-------- GIVEN RECORDS

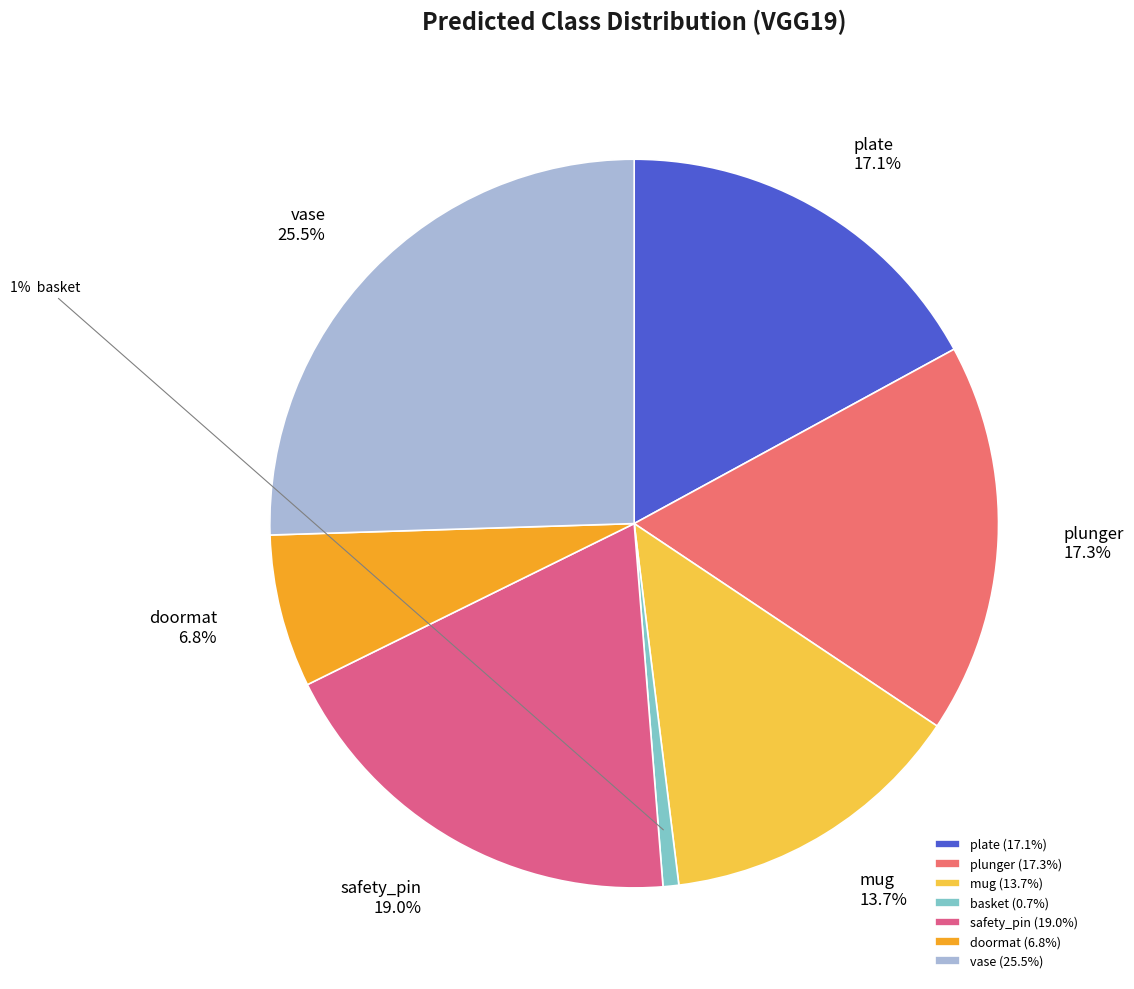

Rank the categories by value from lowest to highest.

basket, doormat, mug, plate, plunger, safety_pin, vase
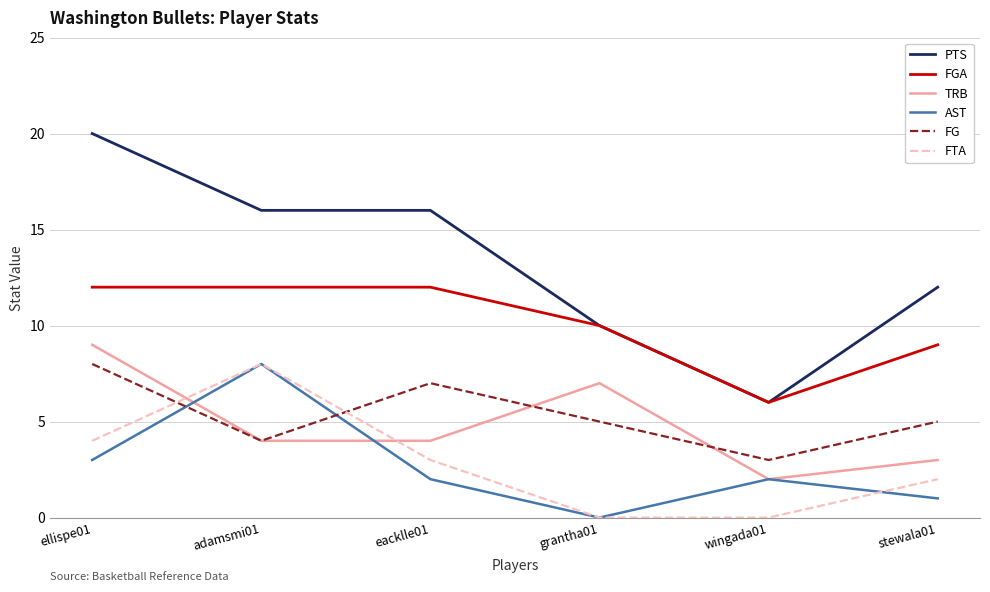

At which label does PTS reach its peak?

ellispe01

----------------
-------- GIVEN RECORDS

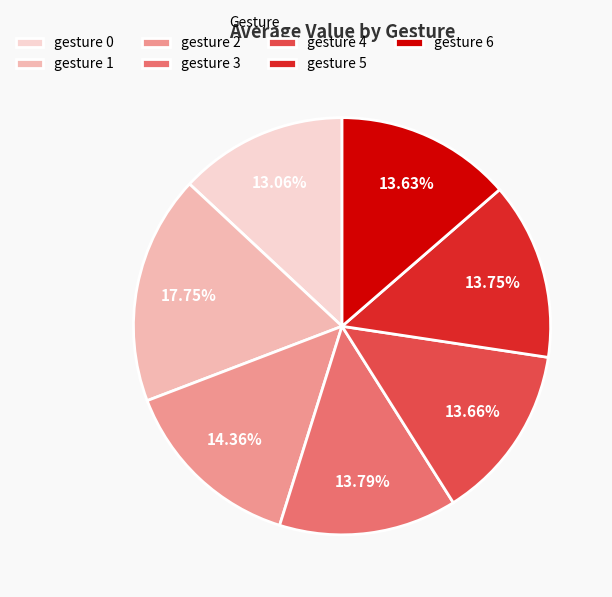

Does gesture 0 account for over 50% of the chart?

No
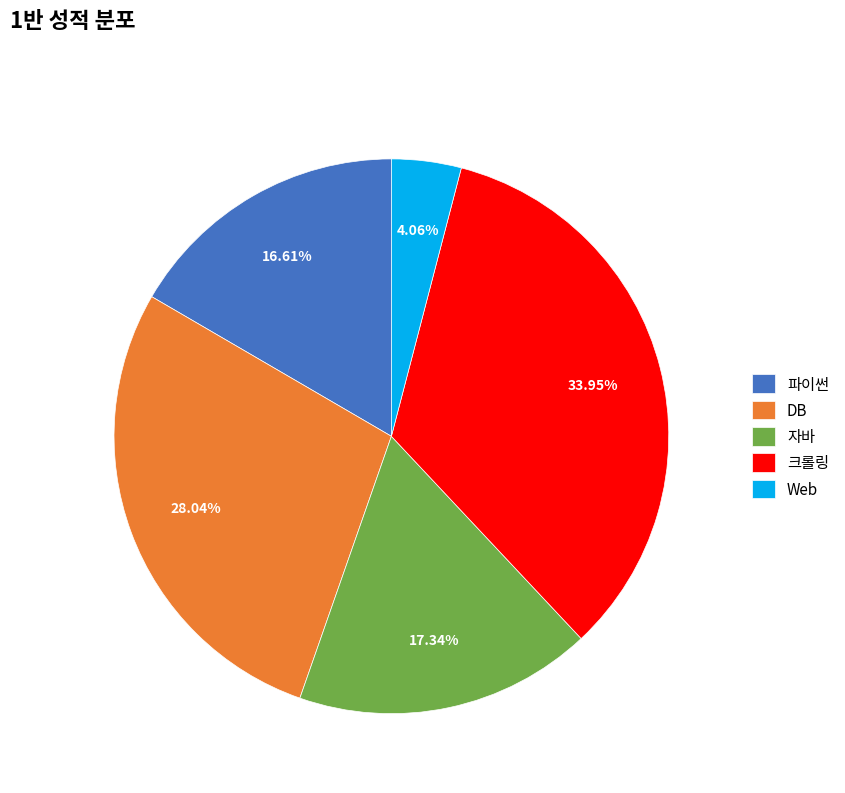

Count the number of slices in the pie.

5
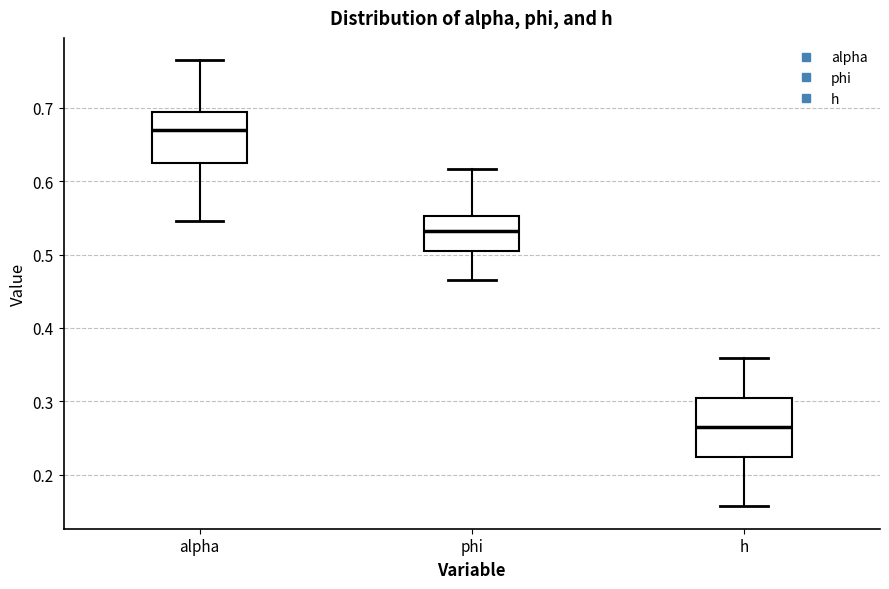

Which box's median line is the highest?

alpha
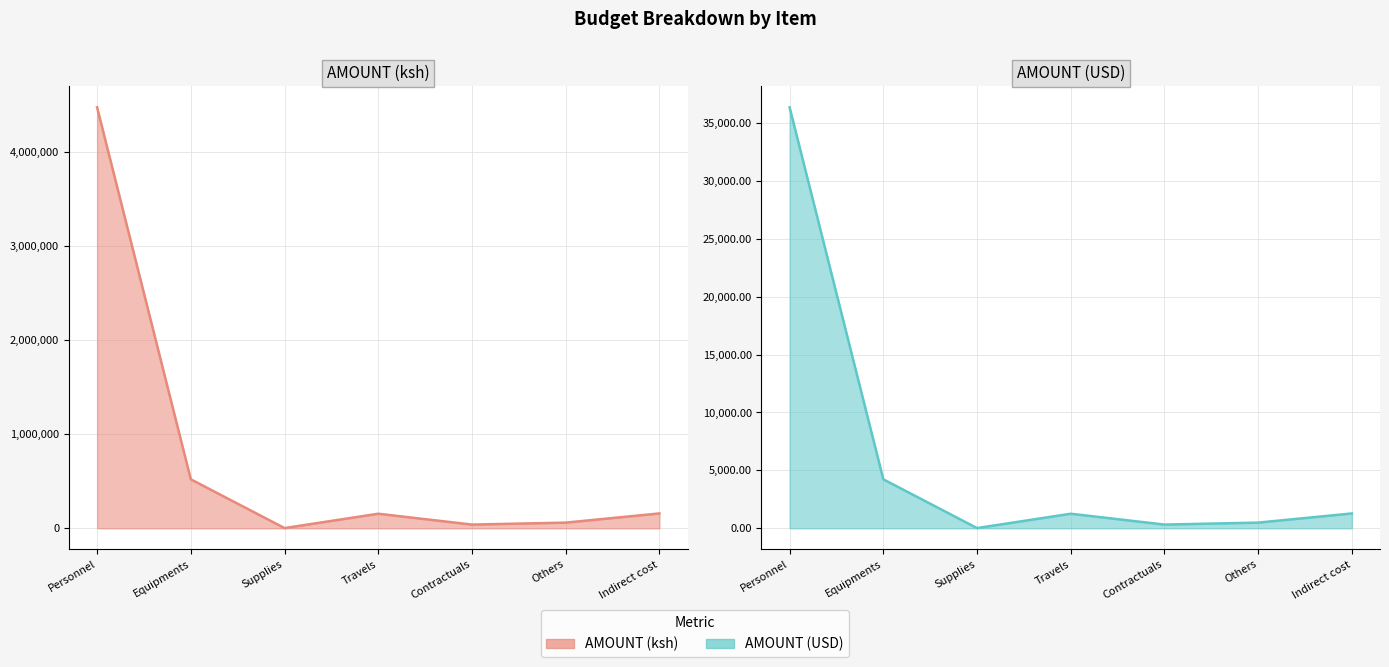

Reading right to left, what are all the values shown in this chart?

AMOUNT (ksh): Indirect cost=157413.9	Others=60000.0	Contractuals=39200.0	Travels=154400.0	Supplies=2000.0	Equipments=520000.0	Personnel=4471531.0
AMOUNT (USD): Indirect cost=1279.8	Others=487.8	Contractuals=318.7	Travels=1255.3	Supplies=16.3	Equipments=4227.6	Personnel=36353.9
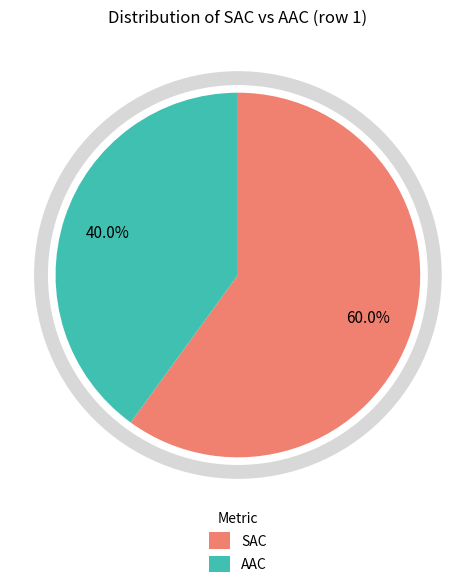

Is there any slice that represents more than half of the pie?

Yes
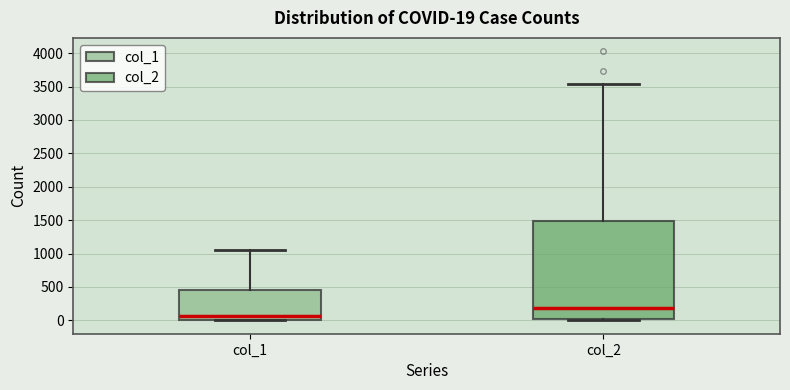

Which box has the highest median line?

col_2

----------------
-------- GIVEN RECORDS

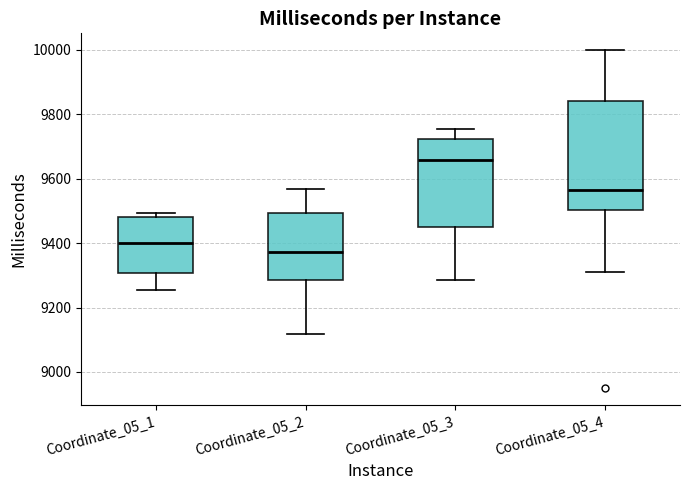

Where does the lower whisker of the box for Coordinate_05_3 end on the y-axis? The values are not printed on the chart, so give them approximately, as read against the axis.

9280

----------------

### WHAT THE EXERCISE ASKS
Pull out, word for word, the stretch of the material from the line containing "Rank the categories" through the line containing "At which label does PTS reach its peak?", leaving the pictures out of your answer.

### EXERCISE RESULT
Rank the categories by value from lowest to highest.

basket, doormat, mug, plate, plunger, safety_pin, vase

At which label does PTS reach its peak?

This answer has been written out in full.